ENTRIES SHOWN —
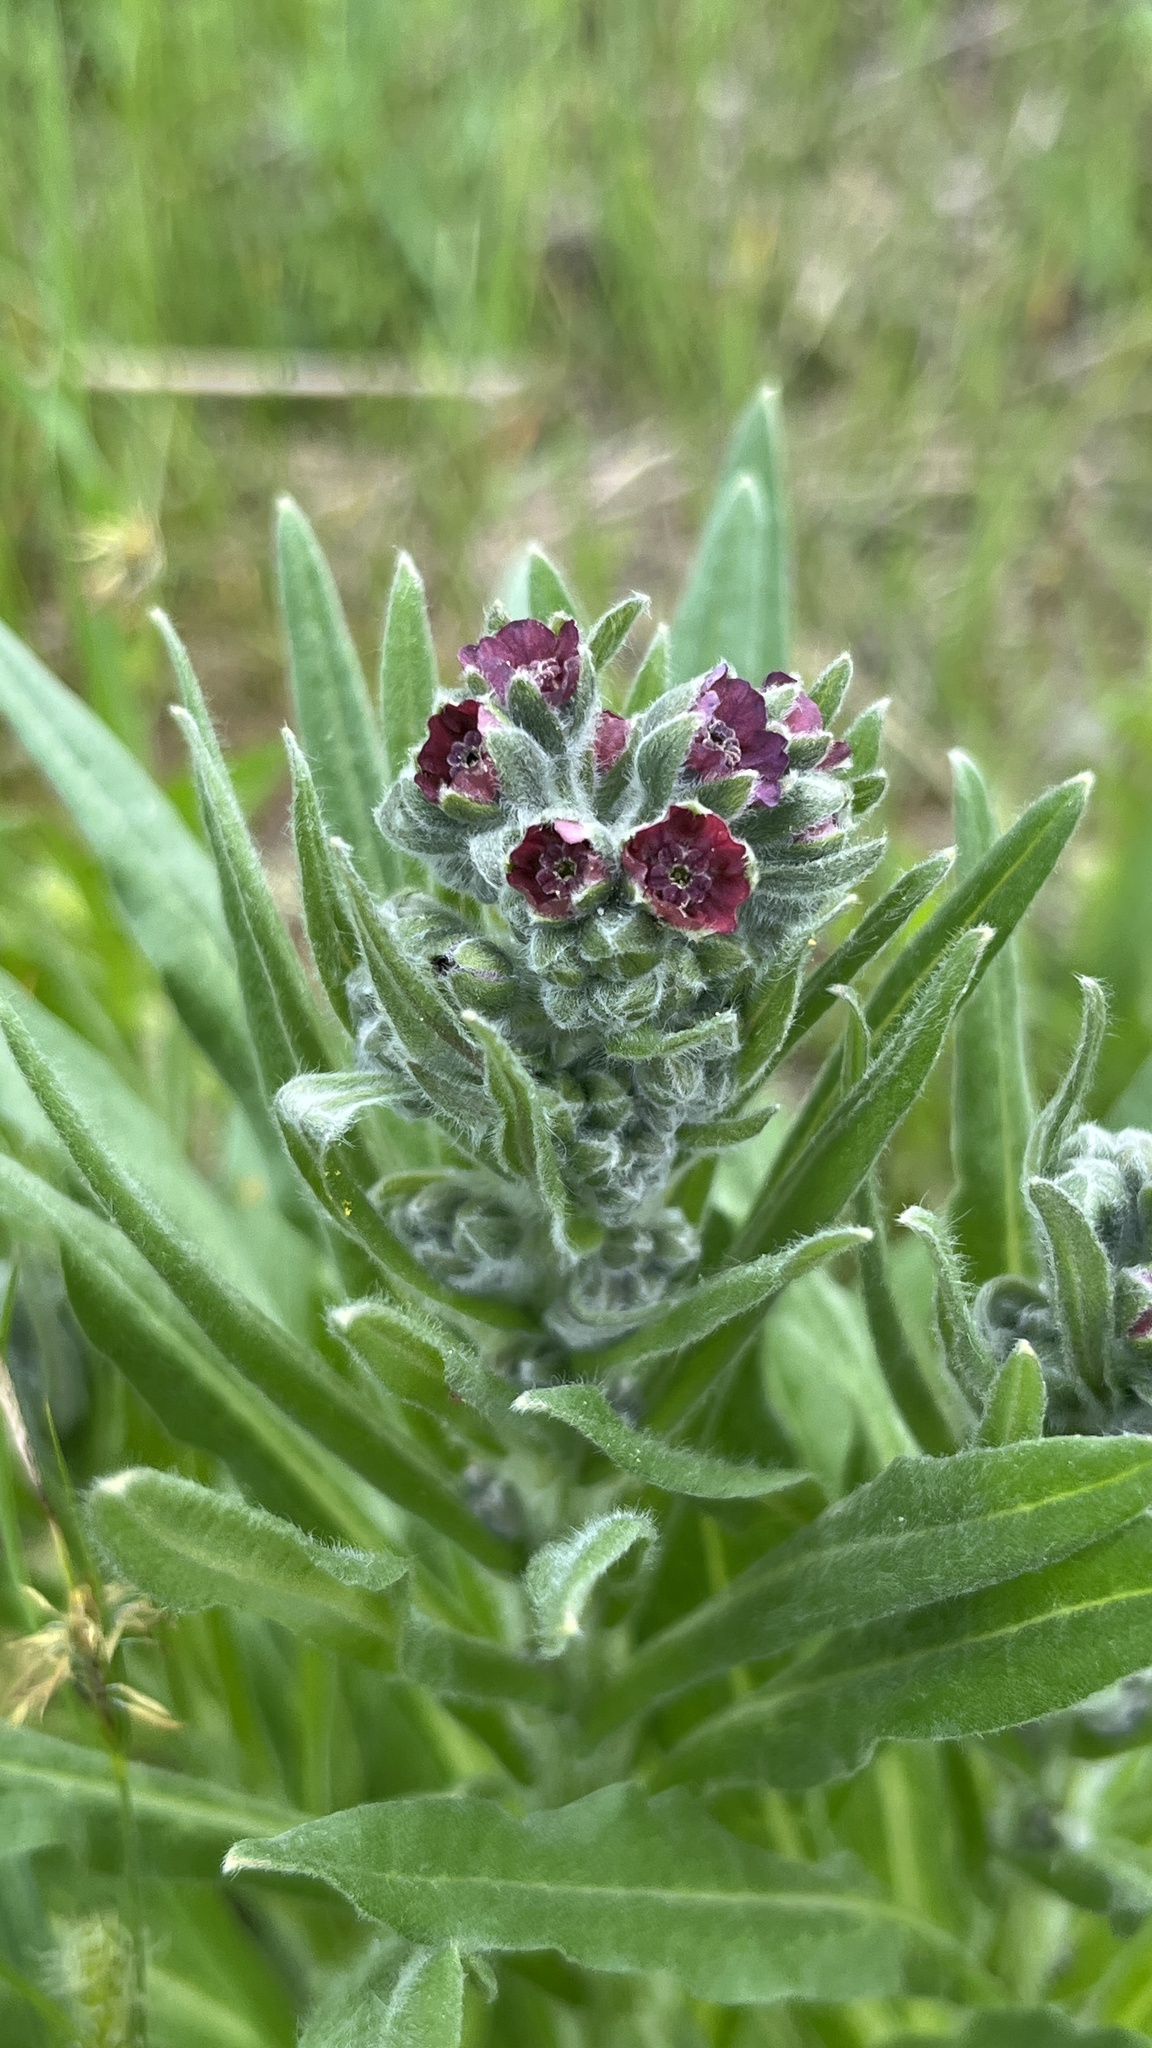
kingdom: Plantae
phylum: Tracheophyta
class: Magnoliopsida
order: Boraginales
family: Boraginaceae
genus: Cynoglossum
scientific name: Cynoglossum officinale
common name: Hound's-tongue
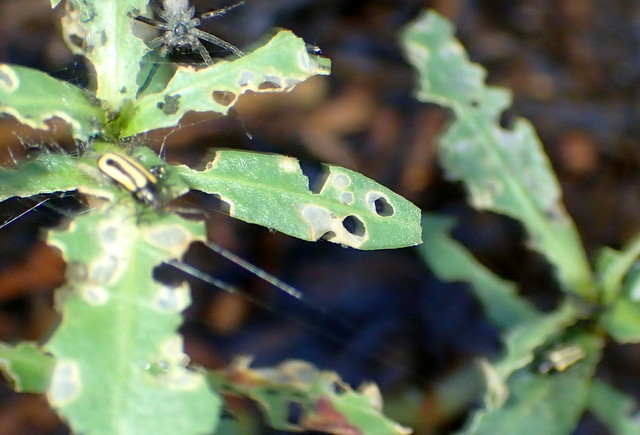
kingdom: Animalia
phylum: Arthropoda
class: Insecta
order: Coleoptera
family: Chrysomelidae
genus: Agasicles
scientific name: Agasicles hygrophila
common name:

* * *

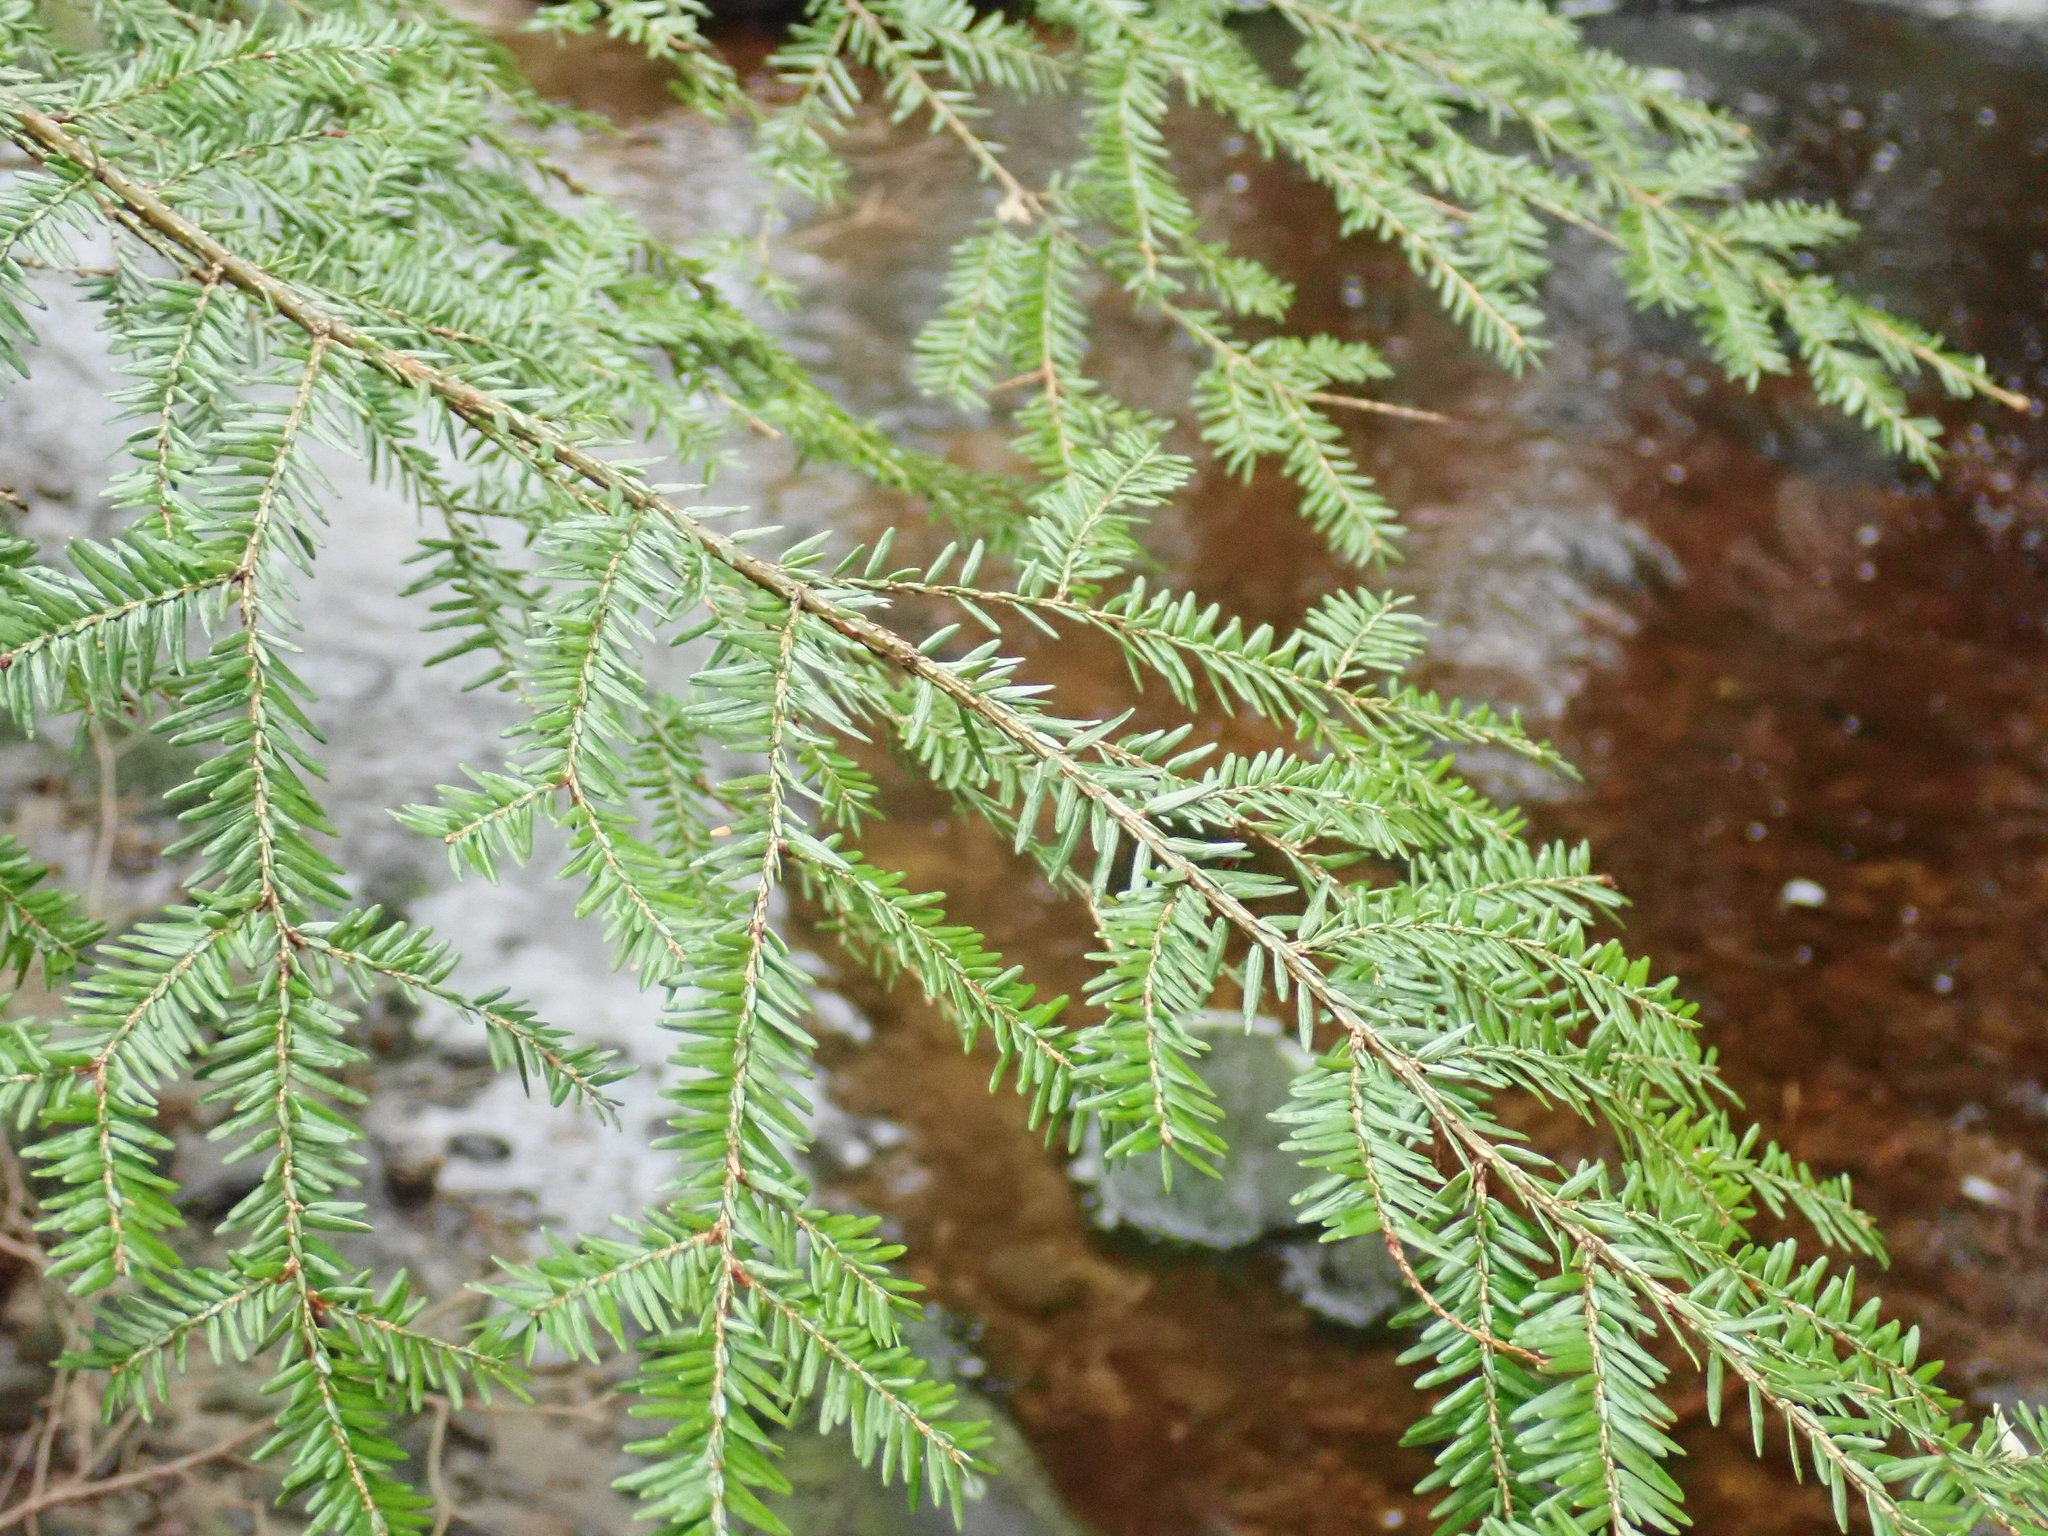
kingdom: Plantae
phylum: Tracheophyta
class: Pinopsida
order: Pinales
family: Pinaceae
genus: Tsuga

CHALLENGE — Copy the lines verbatim, starting at the line containing "phylum: Arthropoda" and continuing up to and including the line containing "scientific name: Agasicles hygrophila".

PROBLEM SOLUTION —
phylum: Arthropoda
class: Insecta
order: Coleoptera
family: Chrysomelidae
genus: Agasicles
scientific name: Agasicles hygrophila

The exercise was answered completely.